Parallel and distributed very slow

Hi !
I am trying to learn how to distribute or use parellel computing on CPU, I don’t understand why, it is slower that a sequential for… As I really do not understand why, I ask for your help, thank you

using BenchmarkTools
using Test

ADD on CPU

N = 2^20
x = fill(1.0, N)
y = fill(2.0, N);
y .+= x
@test all(y .== 3.0)
e[32me[1mTest Passede[22me[39m
function sequential_add!(y, x) #add x to y
    for i in eachindex(y,x)
        @inbounds y[i] += x[i]
    end
    return nothing
end

function parallel_add!(y, x)
    Threads.@threads for i in eachindex(y,x)
        @inbounds y[i] += x[i]
    end
    return nothing
end
Threads.nthreads()
8
using Distributed
nprocs() == 1 && addprocs()

@everywhere using SharedArrays
@everywhere begin
    using Test
    using BenchmarkTools
end
y_shar = SharedArray{Float64}(N)
y_shar .= 2.0

function distributed_add!(y,x)
    @sync @distributed for i in 1:length(x) 
        @inbounds y[i] += x[i]
    end
    return nothing
end
distributed_add! (generic function with 1 method)
y_shar .= 2.0
distributed_add!(y_shar, x)
@test all(y_shar .== 3.0)
e[32me[1mTest Passede[22me[39m
fill!(y,2.0)
sequential_add!(y, x)
@test all(y .== 3.0)

fill!(y,2.0)
parallel_add!(y,x)
@test all(y .== 3.0)
e[32me[1mTest Passede[22me[39m
function add_cpu_bench!(y,x)
    y .+= x
    return nothing
end
add_cpu_bench! (generic function with 1 method)
fill!(y,2.0)
@btime add_cpu_bench!($y,$x)
  610.000 μs (0 allocations: 0 bytes)
fill!(y,2.0)
@btime sequential_add!($y,$x)
  611.100 μs (0 allocations: 0 bytes)
fill!(y,2.0)
@btime parallel_add!($y,$x)
  608.800 μs (40 allocations: 4.11 KiB)
y_shar .= 2.0
@benchmark distributed_add!($y_shar,$x)

28.836 ms (1288 allocations: 60.72 KiB)

I haven’t used SharedArrays before, but my guess is that since the individual calculations you are doing (a single add) are very small, the overhead becomes larger than the gain from running it in parallel.
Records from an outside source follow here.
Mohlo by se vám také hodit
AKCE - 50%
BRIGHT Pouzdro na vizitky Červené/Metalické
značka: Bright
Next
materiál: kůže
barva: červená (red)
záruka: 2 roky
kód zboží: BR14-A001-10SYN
As to why the other benchmarks are so similar it seems reasonable for the dotted (add_cpu_bench) and the sequential, since dotted is basically creating the loop in the background (see here). Why the threaded is the same I’m not sure, maybe just randomly? Trying it I can see that the threaded uses all cores fully, while the other just loads one core. But the timing is very similar for me also.
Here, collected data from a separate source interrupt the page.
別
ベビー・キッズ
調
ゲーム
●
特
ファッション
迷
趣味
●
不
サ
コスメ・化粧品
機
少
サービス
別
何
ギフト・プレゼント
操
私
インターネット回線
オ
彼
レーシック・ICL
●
Thank you for your quick answer,
I was expecting different benchmark for threaded and sequential add because I am following this introduction: Introduction · CUDA.jl and have a i7-7700 with 8 threads.

I am not sure, but fill might try to be clever using a single value for all entries.
Does the timing change when you use an array of random numbers?

It’s possible that the performance is affected by false sharing. You’ll need to make sure that each thread access contiguous sections of the data by splitting the entire array into contiguous subarrays that are passed to each thread, or by working on the local part of a SharedArray on each process (the distributed for loop might require processes to send data to each other, which is expensive).

I tried to remove fill and used random array, nothing changes

Thank you, unfortunately I have no idea of how I can do that, so I tried

@show procs(y_shar)

it return

procs(y_shar) = [2, 3, 4, 5, 6, 7, 8, 9]

then in the for of my function distributed_add!() I tried

println(indexpids(y))

and it gives me that:

      From worker 3:	2
      From worker 2:	1
      From worker 5:	4
      From worker 3:	2
      From worker 2:	1
      From worker 5:	4
      From worker 3:	2
      From worker 2:	1
      From worker 3:	2
      From worker 5:	4
      From worker 2:	1
      From worker 2:	1
      From worker 3:	2
      From worker 3:	2
      From worker 3:	2
      From worker 5:	4
      From worker 5:	4
      From worker 5:	4
      From worker 5:	4
      From worker 5:	4
      From worker 2:	1
      From worker 2:	1
      From worker 2:	1
      From worker 2:	1
      From worker 2:	1
      From worker 2:	1

I have no idea of what I am doing !

EDIT:
I found something interesting here: Multi-processing and Distributed Computing · The Julia Language

function advection_shared!(q, u) I will check, thank you.
I am a bit disappointed of Distributed, I was thinking that it will be easier ^^".